CHICAGO—Cambia Networks, which provided high-end data networking infrastructure products for wireless carriers, shut down late last month.
Cambia officials could not immediately be reached for comment.
The company launched in August 2000 with $11 million in venture funding from Benchmark Capital, Skymoon Ventures and Eagle Technology Ventures. At the time, Cambia said it would offer an open architecture data communications platform to connect wireless networks to Internet protocol data networks and sell a carrier-class data gateway solution for the global CDMA and GSM markets.
Late last year Leap Wireless selected Cambia’s Mobile Data Server as a network platform to test high-speed data applications on its existing CDMA network. Leap officials were not immediately available for comment on Cambia’s shutdown.
According to the Chicago Tribune, Cambia ran out of money late last month. The company’s board decided to shut the company down after a potential acquirer indicated it would not be able to seal the deal in time to save the company.

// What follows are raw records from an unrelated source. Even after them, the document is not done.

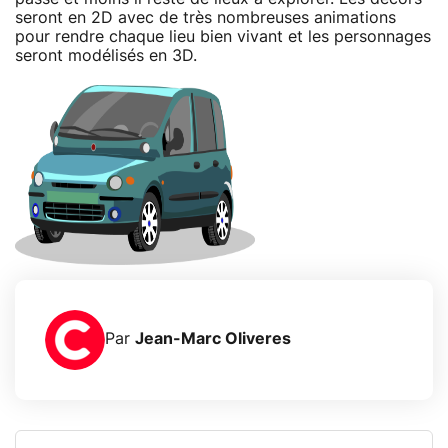
seront en 2D avec de très nombreuses animations
pour rendre chaque lieu bien vivant et les personnages
seront modélisés en 3D.
Par
Jean-Marc Oliveres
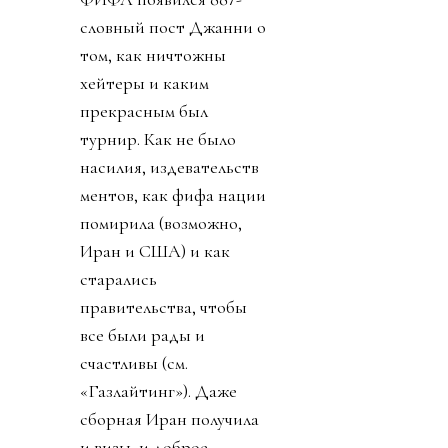
словный пост Джанни о
том, как ничтожны
хейтеры и каким
прекрасным был
турнир. Как не было
насилия, издевательств
ментов, как фифа нации
помирила (возможно,
Иран и США) и как
старались
правительства, чтобы
все были рады и
счастливы (см.
«Газлайтинг»). Даже
сборная Иран получила
и визы, и доброе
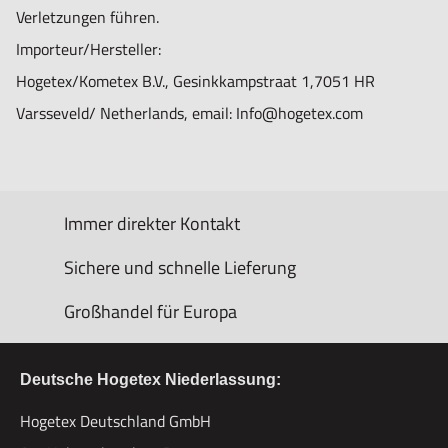
Verletzungen führen.
Importeur/Hersteller:
Hogetex/Kometex B.V., Gesinkkampstraat 1,7051 HR
Varsseveld/ Netherlands, email: Info@hogetex.com
Immer direkter Kontakt
Sichere und schnelle Lieferung
Großhandel für Europa
Deutsche Hogetex Niederlassung:
Hogetex Deutschland GmbH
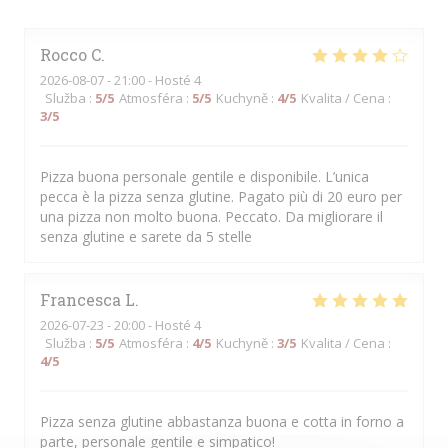
Rocco
C
2026-08-07
- 21:00 - Hosté 4
Služba
:
5
/5
Atmosféra
:
5
/5
Kuchyně
:
4
/5
Kvalita / Cena
:
3
/5
Pizza buona personale gentile e disponibile. L’unica
pecca è la pizza senza glutine. Pagato più di 20 euro per
una pizza non molto buona. Peccato. Da migliorare il
senza glutine e sarete da 5 stelle
Francesca
L
2026-07-23
- 20:00 - Hosté 4
Služba
:
5
/5
Atmosféra
:
4
/5
Kuchyně
:
3
/5
Kvalita / Cena
:
4
/5
Pizza senza glutine abbastanza buona e cotta in forno a
parte, personale gentile e simpatico!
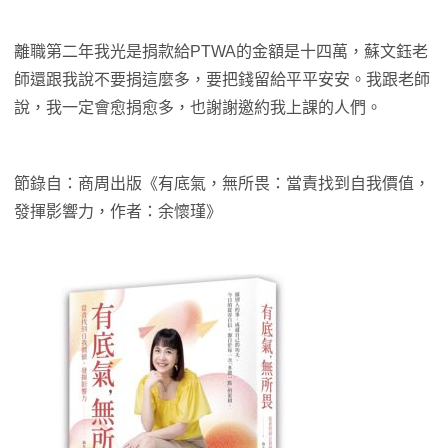
離職第二年我光是捐款給PTWA的金額是十四萬，蘇文鈺老
師還跟我說不要捐這麼多，要把錢留給平平安安。我跟老師
說，我一定會愈捐愈多，也謝謝邀約我上課的人們。
節錄自：商周出版《有底氣，無所畏：當責找到自我價值，
發揮影響力，作者：余懷瑾》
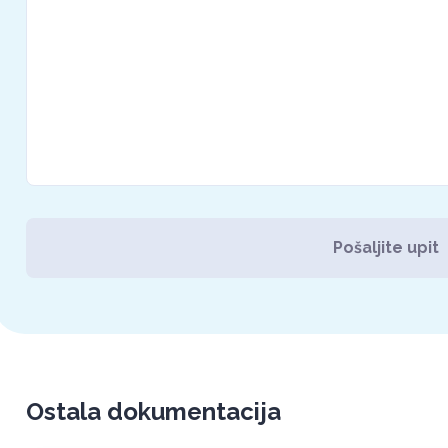
Pošaljite upit
Ostala dokumentacija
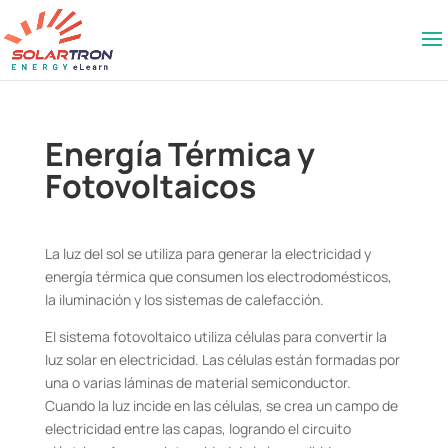
Energía Térmica y
Fotovoltaicos
La luz del sol se utiliza para generar la electricidad y
energía térmica que consumen los electrodomésticos,
la iluminación y los sistemas de calefacción.
El sistema fotovoltaico utiliza células para convertir la
luz solar en electricidad. Las células están formadas por
una o varias láminas de material semiconductor.
Cuando la luz incide en las células, se crea un campo de
electricidad entre las capas, logrando el circuito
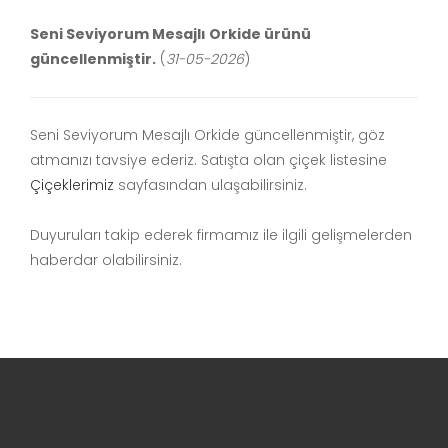
Seni Seviyorum Mesajlı Orkide ürünü
güncellenmiştir.
(
31-05-2026
)
Seni Seviyorum Mesajlı Orkide güncellenmiştir, göz
atmanızı tavsiye ederiz. Satışta olan çiçek listesine
Çiçeklerimiz
sayfasından ulaşabilirsiniz.
Duyuruları takip ederek firmamız ile ilgili gelişmelerden
haberdar olabilirsiniz.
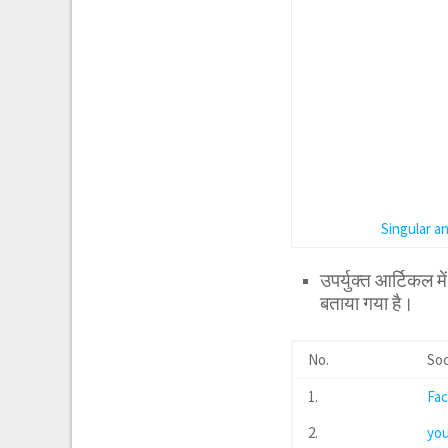
Singular a
उपर्युक्त आर्टिकल 
बताया गया है।
No.
Soc
1.
Fa
2.
yo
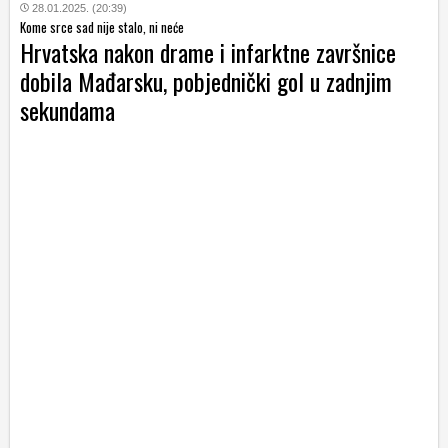
28.01.2025. (20:39)
Kome srce sad nije stalo, ni neće
Hrvatska nakon drame i infarktne završnice
dobila Mađarsku, pobjednički gol u zadnjim
sekundama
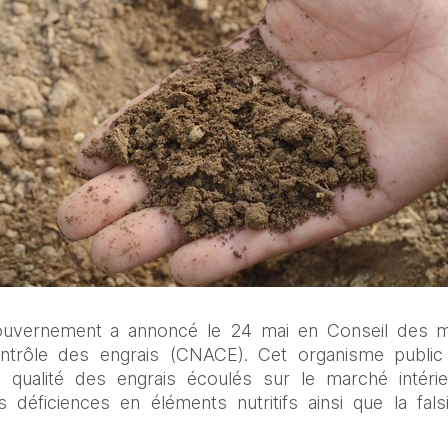
ouvernement a annoncé le 24 mai en Conseil des min
ontrôle des engrais (CNACE). Cet organisme public
a qualité des engrais écoulés sur le marché intéri
déficiences en éléments nutritifs ainsi que la falsi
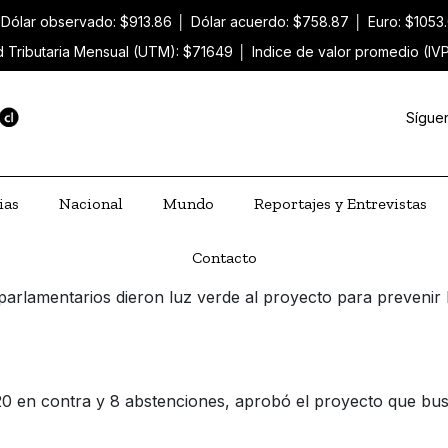
Dólar observado: $913.86
│
Dólar acuerdo: $758.87
│
Euro: $1053
 Tributaria Mensual (UTM): $71649
│
Indice de valor promedio (IV
Sígue
ias
Nacional
Mundo
Reportajes y Entrevistas
Contacto
arlamentarios dieron luz verde al proyecto para prevenir los
20 en contra y 8 abstenciones, aprobó el proyecto que bus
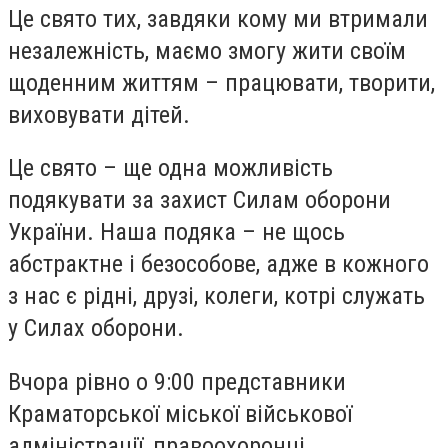
Це свято тих, завдяки кому ми втримали
незалежність, маємо змогу жити своїм
щоденним життям – працювати, творити,
виховувати дітей.
Це свято – ще одна можливість
подякувати за захист Силам оборони
України. Наша подяка – не щось
абстрактне і безособове, адже в кожного
з нас є рідні, друзі, колеги, котрі служать
у Силах оборони.
Вчора рівно о 9:00 представники
Краматорської міської військової
адміністрації, правоохоронці,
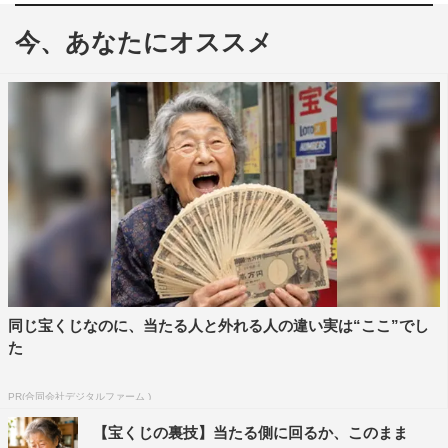
今、あなたにオススメ
7月29日（月）放送の『ジョンソン』（TBS系 午後9時
～10時57分）は、2時間スペシャルで新企画「ジョンソ
ン・イン・ザ・ワールド」を送る。
かまいたち、モグライダー、見取り図、ニューヨークが出
演し、テレビでしか見ることができないさまざまな新企画
に挑戦していく総合バラエティ番組『ジョンソン』。
2時間スペシャルで送る今回の新企画は「ジョンソン・イ
同じ宝くじなのに、当たる人と外れる人の違い実は“ここ”でし
ン・ザ・ワールド」。ジョンソンメンバーそれぞれがイン
た
ドやウガンダ、ドバイなど7か国へ弾丸ツアーを敢行し、
誰もが一度は見ているであろう世界でバズっている動画に
PR(合同会社デジタルファーム )
登場する人や場所を訪ね、バズる動画を撮影する。その動
【宝くじの裏技】当たる側に回るか、このまま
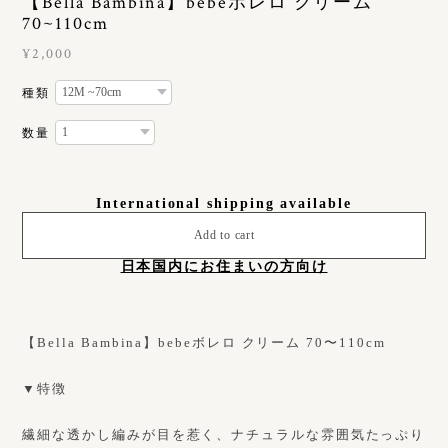
【Bella Bambina】bebeボレロ クリーム
70~110cm
¥2,000
種類
数量
International shipping available
Add to cart
日本国内にお住まいの方向け
【Bella Bambina】bebeボレロ クリーム 70〜110cm
▼特徴
繊細な透かし編みが目を惹く、ナチュラルな雰囲気たっぷり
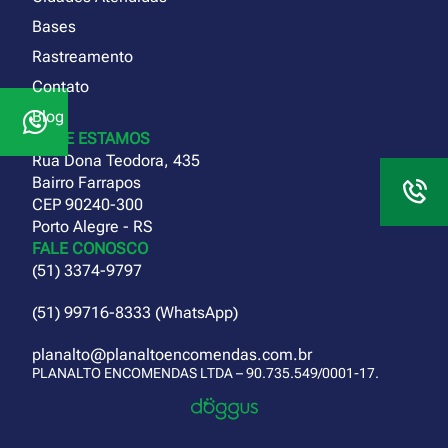
Bases
Rastreamento
Contato
Blog
ONDE ESTAMOS
Rua Dona Teodora, 435
Bairro Farrapos
CEP 90240-300
Porto Alegre - RS
FALE CONOSCO
(51) 3374-9797
(51) 99716-8333 (WhatsApp)
planalto@planaltoencomendas.com.br
PLANALTO ENCOMENDAS LTDA – 90.735.549/0001-17.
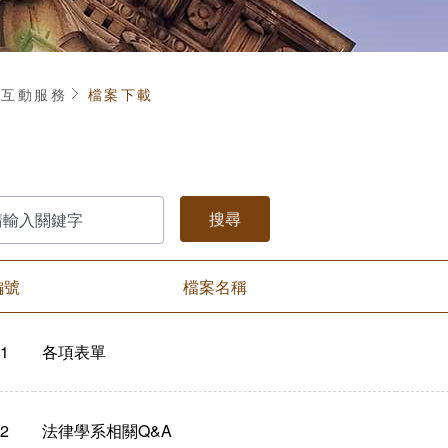
頁
互動服務
檔案下載
編號
檔案名稱
1
各項表單
2
法律學系相關Q&A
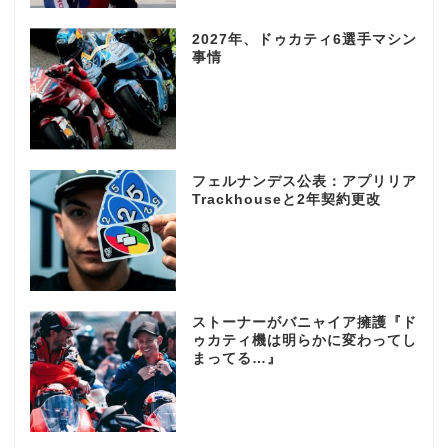
2027年、ドゥカティ6選手マシン
事情
フェルナンデス公表：アプリリア
Trackhouseと2年契約更改
ストーナーがバニャイア擁護『ド
ゥカティ機は明らかに変わってし
まってる…』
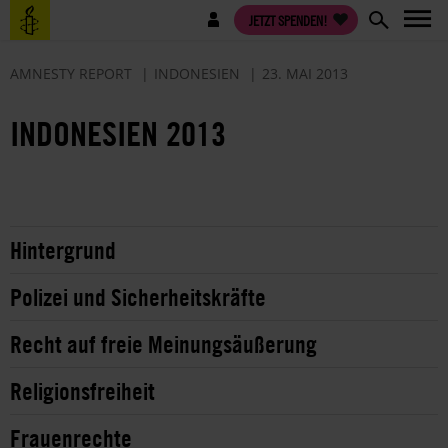
Direkt
Benutzermenü
JETZT SPENDEN!
zum
Inhalt
AMNESTY REPORT
INDONESIEN
23. MAI 2013
INDONESIEN 2013
Hintergrund
Polizei und Sicherheitskräfte
Recht auf freie Meinungsäußerung
Religionsfreiheit
Frauenrechte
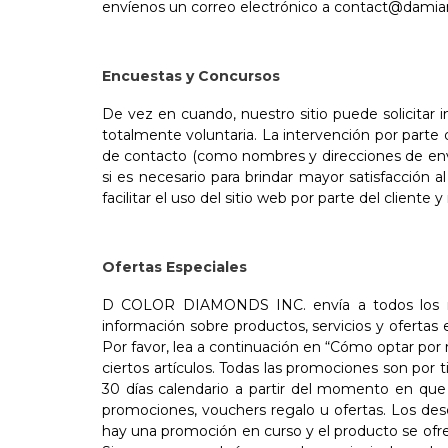
envíenos un correo electrónico a contact@dami
Encuestas y Concursos
De vez en cuando, nuestro sitio puede solicitar 
totalmente voluntaria. La intervención por parte d
de contacto (como nombres y direcciones de envío
si es necesario para brindar mayor satisfacción a
facilitar el uso del sitio web por parte del cliente
Ofertas Especiales
D COLOR DIAMONDS INC. envía a todos los nue
información sobre productos, servicios y oferta
Por favor, lea a continuación en “Cómo optar por 
ciertos artículos. Todas las promociones son por 
30 días calendario a partir del momento en que
promociones, vouchers regalo u ofertas. Los descu
hay una promoción en curso y el producto se ofr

“We brought three products to market in a year and a half,” said Andrew Bezaitis, the company’s founder and chief executive officer, according to the Chicago Tribune. “We generated revenue starting last year. It was milestone after milestone, but it just wasn’t enough.”
In May last year 3Com Corp. filed a lawsuit against Cambia, Bezaitis and two Cambia co-founders, alleging they violated the Illinois Trade Secrets Act and breached non-disclosure agreements. The lawsuit, which is pending in Cook County Circuit Court, charges that the three managers worked on a wireless data technology 3Com was developing in 2000, and subsequently took the confidential information they gleaned from the project to start Cambia, a direct 3Com competitor.